ZOE and King's College data science and machine learning teams have been working around the clock to create a machine learning model that uses Symptom Tracker data to predict COVID-19 in the UK. Based on data from the COVID Symptom Tracker app and the assumptions that we lay out below, we estimate that there are a total of 1.9m people in the UK with symptomatic COVID (aged 20-69 only) as of 1st April 2020.
1. Learn which symptoms best predict COVID, based on app users who have been tested
2,932 users of COVID Symptom Tracker both recorded their symptoms and have been tested for COVID, with 1,130 testing positive and 1,802 testing negative. We used machine learning* on this data to learn which symptoms are most predictive of a positive test. The most predictive symptoms, with most important first, were: anosmia (lack of taste & smell), fatigue, shortness of breath, fever and persistent cough.

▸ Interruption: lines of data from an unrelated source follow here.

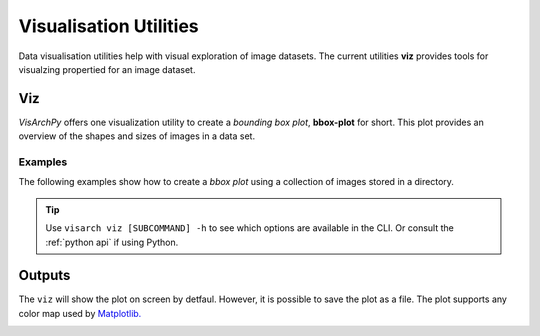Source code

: Visualisation Utilities
==============================

Data visualisation utilities help with visual exploration of image datasets. The current utilities **viz** provides tools for visualzing propertied for an image dataset. 

Viz
---------------
*VisArchPy* offers one visualization utility to create a *bounding box plot*, **bbox-plot** for short. This plot provides an overview of the shapes and sizes of images in a data set. 



Examples
""""""""""""""""

The following examples show how to create a *bbox plot* using a collection of images stored in a directory.



       .. tabs::

          .. code-tab:: bash  CLI

             visarch viz bbox-plot <path-image-directory>

          .. code-tab:: py

                from visarchpy.dino.transformer import get_image_paths, plot_bboxes

                img_dir='/home/manuel/Documents/devel/data/plot'
                img_plot = get_image_paths(img_dir)  # finds images in the directory

                plot_bboxes(img_plot, cmap='gist_heat_r')  # creates and shows plot

.. tip::
    Use ``visarch viz [SUBCOMMAND] -h`` to see which options are available in the CLI. Or consult the :ref:`python api` if using Python.


Outputs
----------------

The ``viz`` will show the plot on screen by detfaul. However, it is possible to save the plot as a file. The  plot supports any color map used by `Matplotlib. <https://matplotlib.org/stable/users/explain/colors/colormaps.html>`_


.. image:: img/all-plot-heat.png
      :alt: Example of a bounding box plot for an image dataset containing 1000 images
      :align: center
      :width: 100%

2. Estimate total number of app users with COVID by applying those rules to all users’ logged symptoms (people who don’t report symptoms are not part of the model)
In total there were 1,626,355 users of COVID Symptom Tracker aged 20-69 who have recorded their symptoms, healthy or not, as of 1st April 2020. We applied the rules learnt from the tested users to estimate that 79,405 out of these total users would be positive if tested (4.9%).
3. Extrapolate to the whole UK population from app users, based on region, age & gender proportions
We segmented the whole UK population by location, age-decade and gender. For each such segment, we applied the percentage predicted as positive by our rules amongst app users, and then combined back to a total UK estimate.
Does not include asymptomatic COVID infections: there may be a large additional number of these.
Does not include COVID infections for people aged <20 or >70, since we have too little data logged in the app to model these.
Assumes that tested app users’ symptoms are representative of symptoms for those with positive or negative Covid status in the whole population
Assumes that app users are representative of the whole population within each segment of location, age-decade and gender. This model does not adjust for other demographics or health information.
Assumes healthy and unhealthy people are equally likely to use our app.
Assumes that app users report the severity of their symptoms in the same way.
Assumes no interaction between symptoms in this first logistic regression model.
Does not capture the most serious hospitalised cases well, although these are smaller in number compared to our total estimate.
* Technical model detail: We trained a logistic regression model on app users who had been tested, to learn which symptoms are most predictive of a positive COVID test.
To assess the variability of the model, we trained ten logistic regression models on 80:20 random splits of the data. The mean and standard deviation of the weights for each symptom are given below, with a mean intercept of -1.44 (sd 0.04).
We obtained a mean classification accuracy on the test set of 0.73 (sd 0.01).